Executable world models
At the core of Prorok lies the idea of defining laws of the universe as code.
This is a different approach to traditional AI world models, where future states are approximated by manipulating continuous mathematical vectors in a hidden latent space (e.g. Yann LeCun's JEPA).
We believe our approach works better when trying to look deeper into the future, as we don't suffer as much from exponentially accumulating random variance, effectively providing a less "blurry" view into future states.
Our world models generally allow for much more flexibility (e.g. self-modification at runtime). We're also able to construct them with much less data than it would take to train a traditional world model.
Neural frontend
Prorok world model creation can be aided by specialized AI agents. This is a crucial innovation over the computational models and expert systems of the past.
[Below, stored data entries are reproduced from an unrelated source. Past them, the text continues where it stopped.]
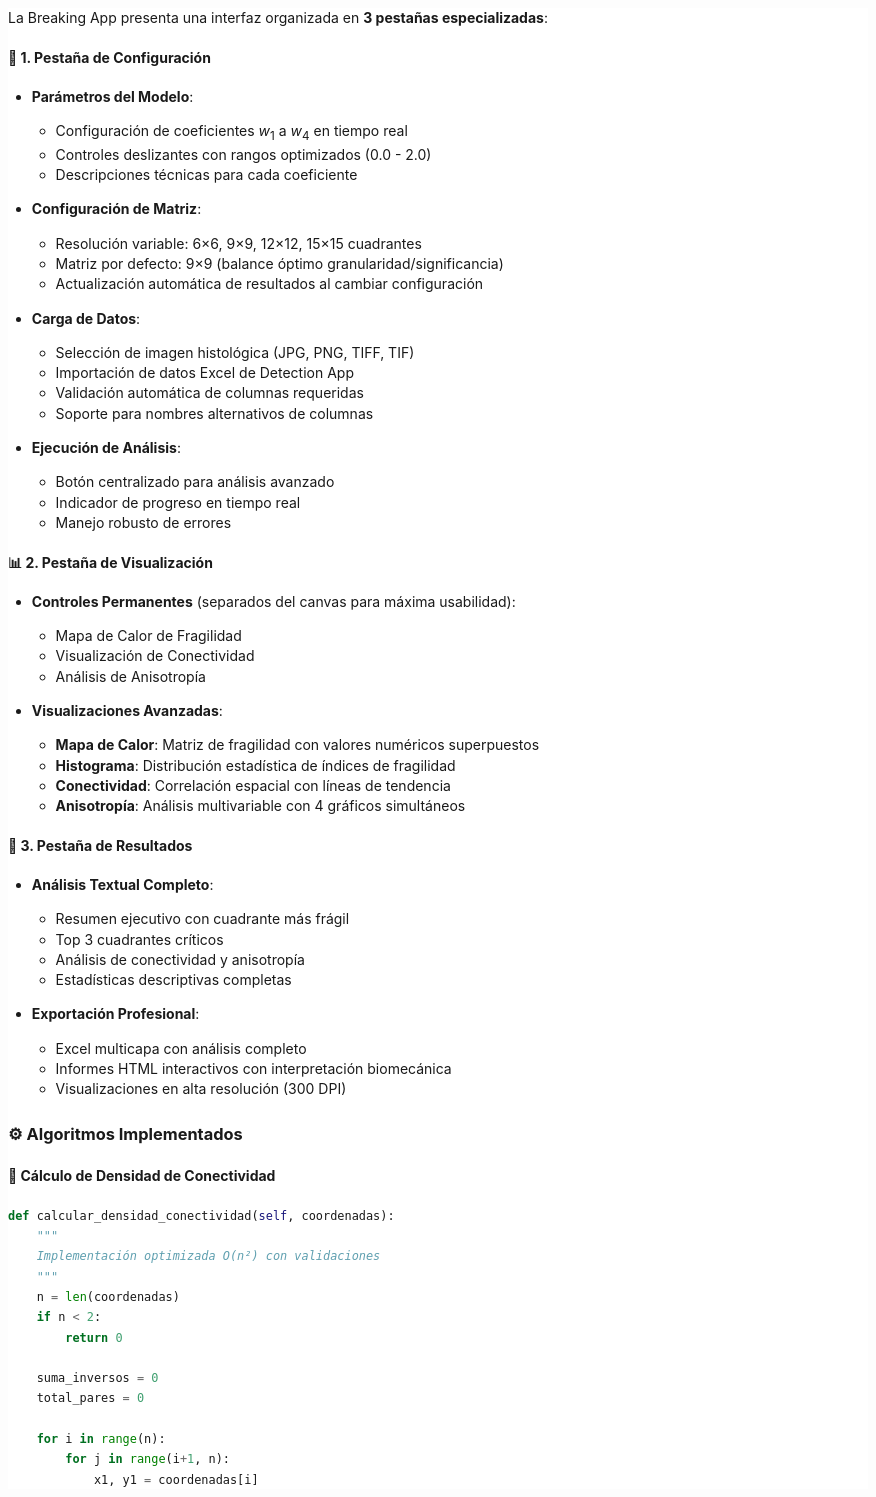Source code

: La Breaking App presenta una interfaz organizada en **3 pestañas especializadas**:

#### 🔧 **1. Pestaña de Configuración**
- **Parámetros del Modelo**:
  - Configuración de coeficientes $w_1$ a $w_4$ en tiempo real
  - Controles deslizantes con rangos optimizados (0.0 - 2.0)
  - Descripciones técnicas para cada coeficiente

- **Configuración de Matriz**:
  - Resolución variable: 6×6, 9×9, 12×12, 15×15 cuadrantes
  - Matriz por defecto: 9×9 (balance óptimo granularidad/significancia)
  - Actualización automática de resultados al cambiar configuración

- **Carga de Datos**:
  - Selección de imagen histológica (JPG, PNG, TIFF, TIF)
  - Importación de datos Excel de Detection App
  - Validación automática de columnas requeridas
  - Soporte para nombres alternativos de columnas

- **Ejecución de Análisis**:
  - Botón centralizado para análisis avanzado
  - Indicador de progreso en tiempo real
  - Manejo robusto de errores

#### 📊 **2. Pestaña de Visualización**
- **Controles Permanentes** (separados del canvas para máxima usabilidad):
  - Mapa de Calor de Fragilidad
  - Visualización de Conectividad
  - Análisis de Anisotropía

- **Visualizaciones Avanzadas**:
  - **Mapa de Calor**: Matriz de fragilidad con valores numéricos superpuestos
  - **Histograma**: Distribución estadística de índices de fragilidad
  - **Conectividad**: Correlación espacial con líneas de tendencia
  - **Anisotropía**: Análisis multivariable con 4 gráficos simultáneos

#### 📝 **3. Pestaña de Resultados**
- **Análisis Textual Completo**:
  - Resumen ejecutivo con cuadrante más frágil
  - Top 3 cuadrantes críticos
  - Análisis de conectividad y anisotropía
  - Estadísticas descriptivas completas

- **Exportación Profesional**:
  - Excel multicapa con análisis completo
  - Informes HTML interactivos con interpretación biomecánica
  - Visualizaciones en alta resolución (300 DPI)

### ⚙️ Algoritmos Implementados

#### 🔄 Cálculo de Densidad de Conectividad
```python
def calcular_densidad_conectividad(self, coordenadas):
    """
    Implementación optimizada O(n²) con validaciones
    """
    n = len(coordenadas)
    if n < 2:
        return 0
    
    suma_inversos = 0
    total_pares = 0
    
    for i in range(n):
        for j in range(i+1, n):
            x1, y1 = coordenadas[i]
```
Using a combination of pre-made and ad-hoc models, we can augment AI agents' reasoning in real-time by letting them formulate and test hypotheses about complex environments they find themselves in. Based on the results, agents are able to understand their place in the world and make plans before taking action.
Simulation-based inference
Making a decision, diagnosing an anomaly, planning towards a complex goal
- all of these require a good understanding of the domain in question.
This is difficult since we're usually starting out with a non-perfect observation of the world. For example we might start off with a vague description of the problem domain and a few data documents.
We start our forward-search loop with an observation of the real world. This step is generally
Formulating the experiment hypothesis
Large-scale, dynamic simulation
Similar to how it turned out to be with LLMs, we believe the key to success is sufficient scale.
Historically, agent-based simulations were always incredibly narrowly defined systems, often custom-built for speed if targetting larger scale.
We're taking a stab at modernizing things, introducing multiple cutting-edge features simultanously, such as: distributed computation, dynamic rearranging of objects across cluster based on collected metrics, polyglot logic definition, nested simulation, runtime model mutation.